Rupanya, begitu badan diletakkan di atas dipan, dunia sekeliling telah hilang dan pagi-pagi buta cericit burung-burung dari pohon rambutan di sisi jendela membuat saya terbangun.
Angin segar menerpa masuk. Sawah menghampar luas di seberang jalan. Baru saja dibajak. Masih digenangi air dan tampak keemasan diterpa matahari pagi.
Saya sadar sedang berada di Wisma Padepokan Kyai Sadrach di Karangjoso, Desa Langenrejo, Kecamatan Butuh, Kabupaten Purworejo, Jawa Tengah.
Saya dijemput Mulyono, Jurukunci Makam Kyai Sadrach, di Rumah Makan Sumber Alam di Andong, sekitar 16 km sebelah barat Kota Purworejo. Dari jalan besar kami naik motor menembus malam sejauh 6 km ke selatan. Mula-mula jalan beraspal mulus, tetapi kemudian berbatu-batu dan rusak di sana-sini. Di kiri-kanan kami hanya ada hamparan sawah. "Sudah dua periode bupati berjanji akan mengaspalnya. Tapi janji tinggal janji. Kita lihat lagi periode berikut," keluh Mulyono. Ini jalan utama menuju Padepokan Kyai Sadrach.
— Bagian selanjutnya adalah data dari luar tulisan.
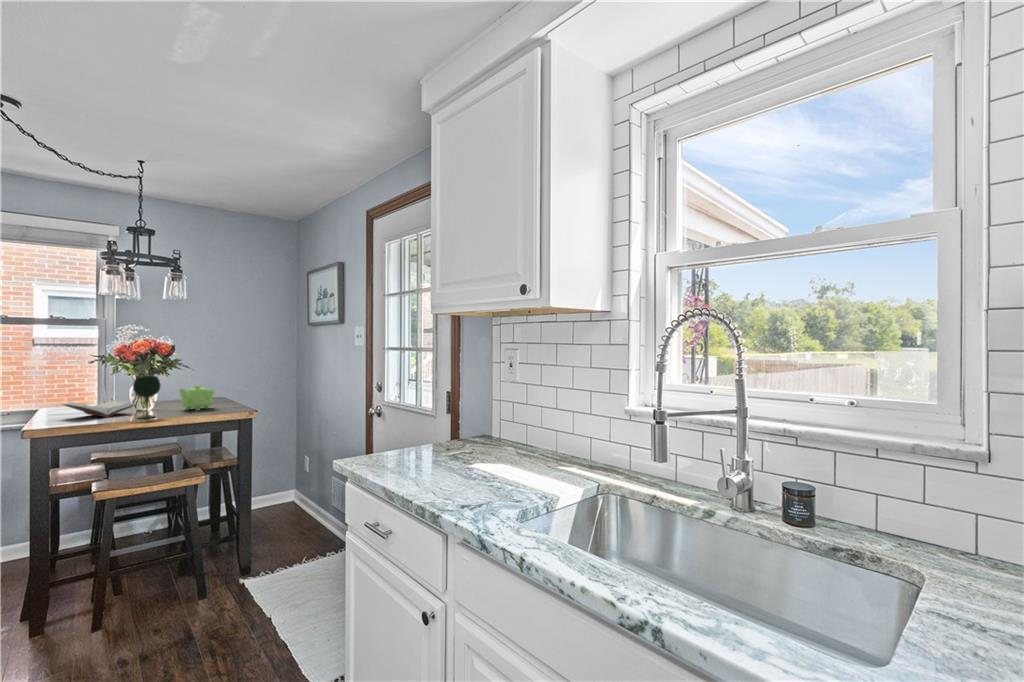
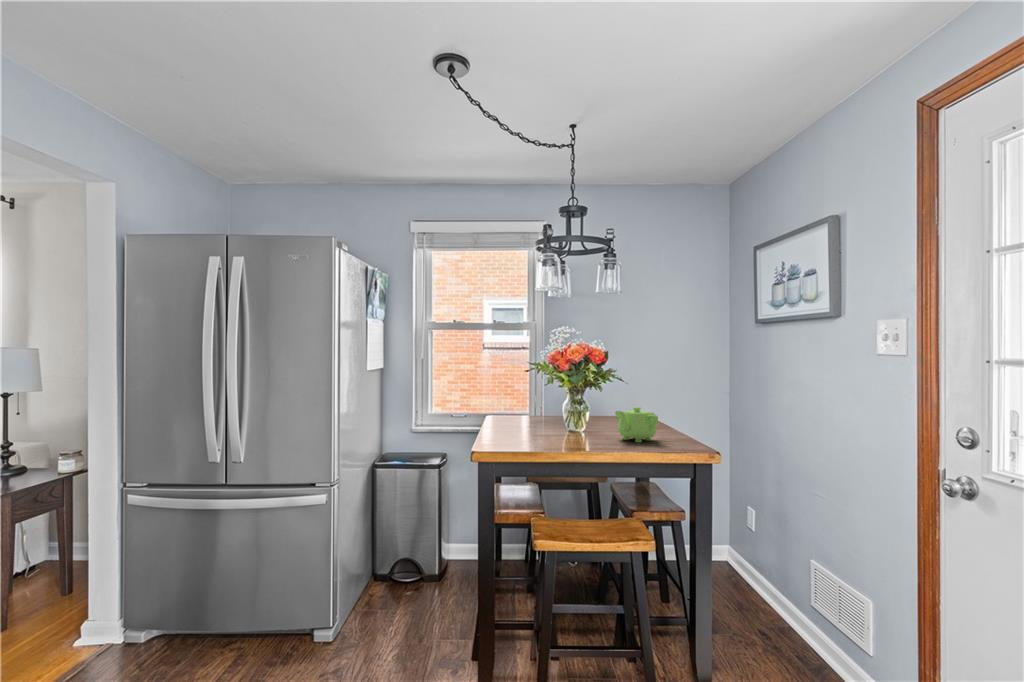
wine glass: present [133,376,160,419] -> none [569,392,599,449]
book: present [64,400,135,417] -> none [502,417,570,441]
Di padepokan telah menanti Purwanto Nugroho dan Pujoharjono. Keduanya pengelola. "Saya pikir besok karena kabar dari Pak Lukas baru besok Anda sampai ke sini," ujar Purwanto. Pak Lukas yang ia maksud adalah Pendeta Lukas Eko Sukoco, pemimpin jemaat Gereja Kristen Jawa (GKJ) Purworejo.
Obrolan kami berganti-ganti. Mengalir sampai larut. Ditemani teh dan kopi. Tetapi duduk di pendopo itu, larut malam, terbersit tanya dalam benak saya: Apakah seperti ini dahulu 141 tahun silam, saat Kyai Sadrach berbincang dengan para cantriknya tentang "ilmu" baru bernama Injil?
"Posisi dan bentuk pendopo masih seperti sediakala. Yang beda hanya lantainya. Dulu masih tanah dan kemudian semen biasa. Sekarang diganti keramik," kata Pujoharjono. Padepokan ini berdiri di atas lahan seluas 1 hektar. Terdiri atas beberapa rumah, pendopo, gereja dan wisma.
Sekitar 3 meter dari pendopo, berdiri gereja yang arsitekturnya mirip masjid. Atapnya bertingkat tiga. Pada bubungannya bukan salib tetapi senjata cakra, seperti punya Rama Krishna dalam perang Mahabrata.
"Dulu Kyai Sadrach seorang muslim. Barangkali karena itu ia membangun gereja ini seperti masjid. Barangkali juga senjata Cakra ini karena ia bertemu dengan budaya Hindu," ujar Pujo.
Di sisi utara pendopo dibangun wisma, dua lantai dengan 16 kamar, tempat peziarah dan peserta ret-ret menginap. Pembangunan wisma ini seluruhnya dibiayai oleh Mayjen Pol.AA Soegijo, kala itu Kapolda Jawa Tengah.